I lost my lunch for the second time that day.

I also had one doula start emailing me daily blessings.  Now, I figure I can use all the blessings I can get, but I don't want them manifesting themselves in my inbox.  Especially unsolicited.  OK - go ahead and email me information, but this was not information.   This was junk mail.

Then there are the prenatal classes that are offered in conjunction with doulas.  One of which suggests "birth art" as a way to work through your feelings.  And for some people this is great.  I personally have very little patience for that sort of thing.

Homebirths are a great option for many people, but not for me.  I have no interest in giving birth anywhere other than a hospital setting.  I like my doctors and I trust their opinion.  I figure that for the most part, all that schooling had to do something.  That doesn't mean I won't question them when I think they are wrong, or misguided in some way, but I don't believe the medical profession is evil. 

And I think that if something were to go wrong, they might even be able to intervene.  That is a good thing.  My Mom is a nurse and my brother is a sonographer, so maybe that has something to do with it.  But what influences me more  is that my Mom had 2 other babies that died very shortly after birth, and this was unexpected.  I want to be in a hospital so that if the unexpected happens, I'm not stuck at home -  or more likely in February -  stuck behind some stupid Olympic road closure (I live downtown Vancouver, and starting in January many of the usual driving routes are being shut down/rerouted because of the Olympics - but that is another story).  All indications are that I am fine and the baby is more than fine - so I don't really think this can happen.  But one thing this journey has taught me is that I have no control over lots of stuff. 

I had one doula pretty much admonish me for making the decision to give birth in a hospital without talking to her first.  That was an easy ending to that conversation.  Incidentally she also couldn't believe I wasn't using a midwife. The thing is I really like my family doctor, and I wanted her to care for me for as long as she could prenatally.  It should not matter what profession your caregiver is in, as long as YOU are comfortable with her/him.  So that pissed me off.  Like I said, it was easy to say thanks but no thanks. 

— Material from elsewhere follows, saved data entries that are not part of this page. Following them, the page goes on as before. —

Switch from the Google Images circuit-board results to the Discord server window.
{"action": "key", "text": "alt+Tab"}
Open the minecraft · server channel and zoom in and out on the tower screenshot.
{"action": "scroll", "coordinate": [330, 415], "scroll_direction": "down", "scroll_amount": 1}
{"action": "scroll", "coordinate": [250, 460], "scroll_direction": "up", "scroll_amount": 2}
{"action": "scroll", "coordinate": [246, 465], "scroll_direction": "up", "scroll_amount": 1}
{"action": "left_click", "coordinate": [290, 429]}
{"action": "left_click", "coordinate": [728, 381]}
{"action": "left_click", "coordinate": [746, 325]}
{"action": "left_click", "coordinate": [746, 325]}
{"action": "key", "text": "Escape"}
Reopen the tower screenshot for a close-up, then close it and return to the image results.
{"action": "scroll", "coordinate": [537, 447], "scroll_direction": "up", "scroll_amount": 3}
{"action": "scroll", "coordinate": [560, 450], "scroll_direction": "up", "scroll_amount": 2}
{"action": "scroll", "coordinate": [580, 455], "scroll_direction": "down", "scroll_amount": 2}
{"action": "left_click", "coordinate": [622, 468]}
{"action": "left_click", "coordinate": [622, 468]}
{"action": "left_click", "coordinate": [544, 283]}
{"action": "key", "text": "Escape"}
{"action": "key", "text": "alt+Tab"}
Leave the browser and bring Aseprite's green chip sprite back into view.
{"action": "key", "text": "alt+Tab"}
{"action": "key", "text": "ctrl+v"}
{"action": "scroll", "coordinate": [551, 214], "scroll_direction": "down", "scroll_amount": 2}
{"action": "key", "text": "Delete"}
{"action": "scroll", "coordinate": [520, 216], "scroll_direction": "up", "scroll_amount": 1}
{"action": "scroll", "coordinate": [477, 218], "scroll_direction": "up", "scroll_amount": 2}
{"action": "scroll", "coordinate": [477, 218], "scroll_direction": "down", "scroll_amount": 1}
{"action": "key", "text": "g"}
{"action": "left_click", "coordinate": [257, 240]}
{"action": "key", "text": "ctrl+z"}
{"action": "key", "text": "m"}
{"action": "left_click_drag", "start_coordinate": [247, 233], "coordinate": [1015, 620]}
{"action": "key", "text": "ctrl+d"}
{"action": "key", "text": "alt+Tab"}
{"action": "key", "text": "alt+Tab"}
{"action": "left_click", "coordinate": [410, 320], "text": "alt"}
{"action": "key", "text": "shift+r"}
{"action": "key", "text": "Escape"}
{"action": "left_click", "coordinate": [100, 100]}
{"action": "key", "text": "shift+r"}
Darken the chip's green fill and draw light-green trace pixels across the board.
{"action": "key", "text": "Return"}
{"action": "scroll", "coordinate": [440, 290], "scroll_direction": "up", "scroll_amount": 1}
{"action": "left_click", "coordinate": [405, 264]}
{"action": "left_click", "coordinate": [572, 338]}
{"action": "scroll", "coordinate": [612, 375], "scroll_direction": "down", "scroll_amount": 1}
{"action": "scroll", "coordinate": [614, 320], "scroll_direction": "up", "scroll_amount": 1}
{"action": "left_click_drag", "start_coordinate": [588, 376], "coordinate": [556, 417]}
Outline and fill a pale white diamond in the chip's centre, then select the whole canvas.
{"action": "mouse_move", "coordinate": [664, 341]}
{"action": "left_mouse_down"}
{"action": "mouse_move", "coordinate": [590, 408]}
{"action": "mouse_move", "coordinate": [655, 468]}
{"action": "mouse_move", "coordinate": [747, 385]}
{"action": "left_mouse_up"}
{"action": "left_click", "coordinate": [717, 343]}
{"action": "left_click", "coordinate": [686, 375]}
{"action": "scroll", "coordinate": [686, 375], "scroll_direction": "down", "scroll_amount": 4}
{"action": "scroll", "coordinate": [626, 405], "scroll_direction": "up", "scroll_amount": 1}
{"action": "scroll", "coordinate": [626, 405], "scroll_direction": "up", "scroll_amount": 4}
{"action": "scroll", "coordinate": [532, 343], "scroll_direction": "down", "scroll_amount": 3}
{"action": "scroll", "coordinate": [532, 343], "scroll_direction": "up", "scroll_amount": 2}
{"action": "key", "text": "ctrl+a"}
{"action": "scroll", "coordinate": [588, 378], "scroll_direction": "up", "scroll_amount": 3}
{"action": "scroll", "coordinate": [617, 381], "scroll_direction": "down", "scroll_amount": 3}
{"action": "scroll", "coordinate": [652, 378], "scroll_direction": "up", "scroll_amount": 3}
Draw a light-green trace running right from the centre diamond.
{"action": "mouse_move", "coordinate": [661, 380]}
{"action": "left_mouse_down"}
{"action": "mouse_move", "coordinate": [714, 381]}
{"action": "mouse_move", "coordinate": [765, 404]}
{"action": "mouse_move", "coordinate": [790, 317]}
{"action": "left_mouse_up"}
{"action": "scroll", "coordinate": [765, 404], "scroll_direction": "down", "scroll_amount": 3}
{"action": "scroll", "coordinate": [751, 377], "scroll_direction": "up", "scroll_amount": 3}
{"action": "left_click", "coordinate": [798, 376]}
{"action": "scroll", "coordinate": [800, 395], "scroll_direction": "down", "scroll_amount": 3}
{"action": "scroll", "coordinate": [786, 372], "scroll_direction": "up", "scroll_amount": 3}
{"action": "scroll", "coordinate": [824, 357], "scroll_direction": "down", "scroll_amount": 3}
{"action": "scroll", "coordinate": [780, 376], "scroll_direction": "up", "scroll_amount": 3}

So yesterday, I met my new doula.  I had seen her website and information and contacted her about a week ago.  Her website was similar to many that I had seen. So, I knew going in that she believes in advocating a natural birth, and tries to encourage people to use as little intervention as possible. 

But those are not the reasons I want a doula.  I want some support regardless of what decision I make, and I want the doula to be comfortable with that.  As a single woman, I do have support (friends, family) and I know they will try to be there with me.  But most of them have no experience with births (although they are welcome to come!).  And I don't want anyone to feel they HAVE to be there, when really they'd rather run out of the room screaming.  And my Mom is coming, but we don't know when the baby is coming.  We have a general idea, but what if he/she is early... or late.  Then I'd be stuck.  A doula is a great option for me.  Not because I want her to convince me to not have an epidural. But because regardless of whether I use one I will need some support, from someone who has some experience.  (BTW - I fully expect to use an epidural.  Really, when I go to the dentist I let him freeze my mouth).

So, one of the first things she said to me is that she has been a doula in all sorts of births.  From homebirths to scheduled c-sections, and she respects anyone's decision as long as it is an informed decision.  She sees her role as making sure that the mom has all of the options available for her, and doesn't give birth and then feel like a victim afterwards.  I like all of that.  She also said she has strong opinions, but recognizes that everyone has a reason for making the decisions they do, and her job is to support them.  I also liked that. 

And surprisingly that was the first I had heard any sentiments of that sort from anyone.

I signed the contract before coffee was over.